Of Counsel (Retired)

The Seventh Circuit in its recent decision in Central States Southeast and Southwest Area Pension Fund v. Messina Products LLC reversed a District Court decision that two individual owners of a defunct trucking company had no personal liability for a $3.1 million in withdrawal liability to the Central States Fund. The District Court had determined that the individual owners were not “trades or businesses” under 29 U.S.C. 1301(b)(1) and therefore could not be liable as the "employer" when the trucking company they owned ceased operations causing a “complete withdrawal” from the beleaguered Central States Fund.

The Seventh Circuit disagreed and reversed. In passing the Multi-Employer Pension Protection Act, Congress decided that all “trades or businesses” under “common control” with the withdrawing employer are treated as a single entity for the purpose of collecting withdrawal liability. Because the Act does not define the phrase “trades or businesses,” the Seventh Circuit had previously decided that it would apply the Supreme Court's test from Commissioner v. Groetzinger, 480 U.S. 23, 35 (1987), that a “trade or business” must engage in activity (1) for the primary purpose of income or profit, and (2) with continuity and regularity.

The owners of the trucking company, according to the opinion, owned the property on which the trucking company was operated as well as an adjacent property which was used for ingress and egress. The judges noted, among other items in a very detailed analysis of the relationship between the individual owners and the company, that there were no signed property leases and that prior to 2005, the company stopped paying rent to the owners.

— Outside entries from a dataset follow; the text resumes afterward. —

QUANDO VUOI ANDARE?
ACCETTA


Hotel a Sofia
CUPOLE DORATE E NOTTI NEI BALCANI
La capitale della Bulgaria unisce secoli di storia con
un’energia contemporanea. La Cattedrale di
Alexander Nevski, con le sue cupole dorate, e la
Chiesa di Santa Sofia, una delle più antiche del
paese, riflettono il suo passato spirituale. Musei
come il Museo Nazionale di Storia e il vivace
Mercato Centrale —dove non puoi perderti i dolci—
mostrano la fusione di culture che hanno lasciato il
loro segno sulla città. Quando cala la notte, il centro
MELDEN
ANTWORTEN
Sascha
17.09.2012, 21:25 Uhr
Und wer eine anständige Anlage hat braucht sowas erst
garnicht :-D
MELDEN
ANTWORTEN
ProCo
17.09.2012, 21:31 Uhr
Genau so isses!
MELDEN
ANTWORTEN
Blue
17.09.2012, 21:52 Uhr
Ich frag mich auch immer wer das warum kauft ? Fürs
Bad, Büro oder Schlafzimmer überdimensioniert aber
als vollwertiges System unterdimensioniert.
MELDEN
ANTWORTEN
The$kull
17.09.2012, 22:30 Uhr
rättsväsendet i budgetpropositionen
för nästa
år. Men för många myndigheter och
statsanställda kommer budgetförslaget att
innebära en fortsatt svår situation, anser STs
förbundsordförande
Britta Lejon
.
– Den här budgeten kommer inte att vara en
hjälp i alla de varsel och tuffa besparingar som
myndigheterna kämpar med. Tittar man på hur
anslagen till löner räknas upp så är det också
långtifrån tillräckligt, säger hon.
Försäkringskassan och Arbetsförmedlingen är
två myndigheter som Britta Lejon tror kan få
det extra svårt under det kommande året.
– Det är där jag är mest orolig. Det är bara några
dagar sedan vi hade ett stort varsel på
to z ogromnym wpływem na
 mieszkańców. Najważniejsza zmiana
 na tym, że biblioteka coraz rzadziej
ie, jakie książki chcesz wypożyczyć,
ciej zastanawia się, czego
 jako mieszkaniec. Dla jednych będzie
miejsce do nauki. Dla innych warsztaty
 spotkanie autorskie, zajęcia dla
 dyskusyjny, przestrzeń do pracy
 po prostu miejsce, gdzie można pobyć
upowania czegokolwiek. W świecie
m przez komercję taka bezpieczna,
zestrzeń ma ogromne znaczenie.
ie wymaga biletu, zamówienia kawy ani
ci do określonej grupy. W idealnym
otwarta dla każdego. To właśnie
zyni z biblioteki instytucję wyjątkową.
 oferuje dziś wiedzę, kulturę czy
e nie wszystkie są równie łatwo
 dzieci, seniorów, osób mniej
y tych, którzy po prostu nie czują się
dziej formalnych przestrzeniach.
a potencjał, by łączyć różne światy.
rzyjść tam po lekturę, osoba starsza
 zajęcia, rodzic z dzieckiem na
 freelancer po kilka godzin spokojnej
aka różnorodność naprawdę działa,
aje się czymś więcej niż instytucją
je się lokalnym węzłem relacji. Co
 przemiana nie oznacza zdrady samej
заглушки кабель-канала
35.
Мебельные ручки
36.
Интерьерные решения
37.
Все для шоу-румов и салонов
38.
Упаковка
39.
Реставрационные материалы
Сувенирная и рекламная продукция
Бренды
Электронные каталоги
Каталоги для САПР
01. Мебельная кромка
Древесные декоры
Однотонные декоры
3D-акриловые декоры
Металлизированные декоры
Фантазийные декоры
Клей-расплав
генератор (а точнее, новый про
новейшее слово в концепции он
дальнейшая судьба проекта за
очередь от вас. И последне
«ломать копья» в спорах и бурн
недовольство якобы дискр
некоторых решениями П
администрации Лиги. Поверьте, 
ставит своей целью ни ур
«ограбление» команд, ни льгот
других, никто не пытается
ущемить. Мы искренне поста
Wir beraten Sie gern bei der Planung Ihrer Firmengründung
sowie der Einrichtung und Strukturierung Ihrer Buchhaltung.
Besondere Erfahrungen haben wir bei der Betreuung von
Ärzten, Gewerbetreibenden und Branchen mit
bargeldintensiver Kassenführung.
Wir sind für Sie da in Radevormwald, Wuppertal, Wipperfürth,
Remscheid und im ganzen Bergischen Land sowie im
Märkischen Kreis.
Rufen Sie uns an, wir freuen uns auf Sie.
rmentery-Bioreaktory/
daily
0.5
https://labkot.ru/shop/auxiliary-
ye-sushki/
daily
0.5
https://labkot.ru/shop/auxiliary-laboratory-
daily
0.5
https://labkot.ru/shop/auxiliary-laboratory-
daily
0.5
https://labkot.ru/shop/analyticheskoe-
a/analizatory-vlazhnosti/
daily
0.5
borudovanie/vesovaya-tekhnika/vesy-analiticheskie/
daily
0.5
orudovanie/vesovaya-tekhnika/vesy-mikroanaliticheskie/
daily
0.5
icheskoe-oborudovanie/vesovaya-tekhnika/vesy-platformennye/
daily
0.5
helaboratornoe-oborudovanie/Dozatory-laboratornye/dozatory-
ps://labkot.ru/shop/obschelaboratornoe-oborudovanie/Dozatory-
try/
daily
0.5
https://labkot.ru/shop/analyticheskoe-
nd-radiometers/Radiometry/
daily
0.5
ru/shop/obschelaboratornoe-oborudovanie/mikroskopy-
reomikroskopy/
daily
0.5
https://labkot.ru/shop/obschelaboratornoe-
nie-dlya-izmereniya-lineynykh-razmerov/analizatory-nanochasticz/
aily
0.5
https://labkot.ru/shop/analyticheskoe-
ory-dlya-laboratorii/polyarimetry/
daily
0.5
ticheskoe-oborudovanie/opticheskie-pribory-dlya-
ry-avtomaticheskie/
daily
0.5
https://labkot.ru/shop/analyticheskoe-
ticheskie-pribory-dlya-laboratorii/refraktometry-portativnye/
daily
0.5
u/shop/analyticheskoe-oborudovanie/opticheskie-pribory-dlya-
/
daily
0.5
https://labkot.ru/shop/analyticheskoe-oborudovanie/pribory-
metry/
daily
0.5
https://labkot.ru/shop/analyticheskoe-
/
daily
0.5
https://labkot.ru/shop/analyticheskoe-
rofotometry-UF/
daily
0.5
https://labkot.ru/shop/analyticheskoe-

Messina Products is a must read for anyone dealing with issues involving individual liability for withdrawal liability under the MPPAA particularly where there are leasebacks of real estate owned by company owners.

The case is not finished with this opinion, however. Because the District Court granted judgment on the basis that the individual owners were not engaged in a “trade or business,” it did not reach the second part of the liability test as to whether the individual owners are under common control with the obligated company. In addition, the court also noted that Messina Trucking, the withdrawing employer, initiated arbitration under 29 USC 1401(a)(1) to challenge the merits of the withdrawal liability. So, there is more to come on this one.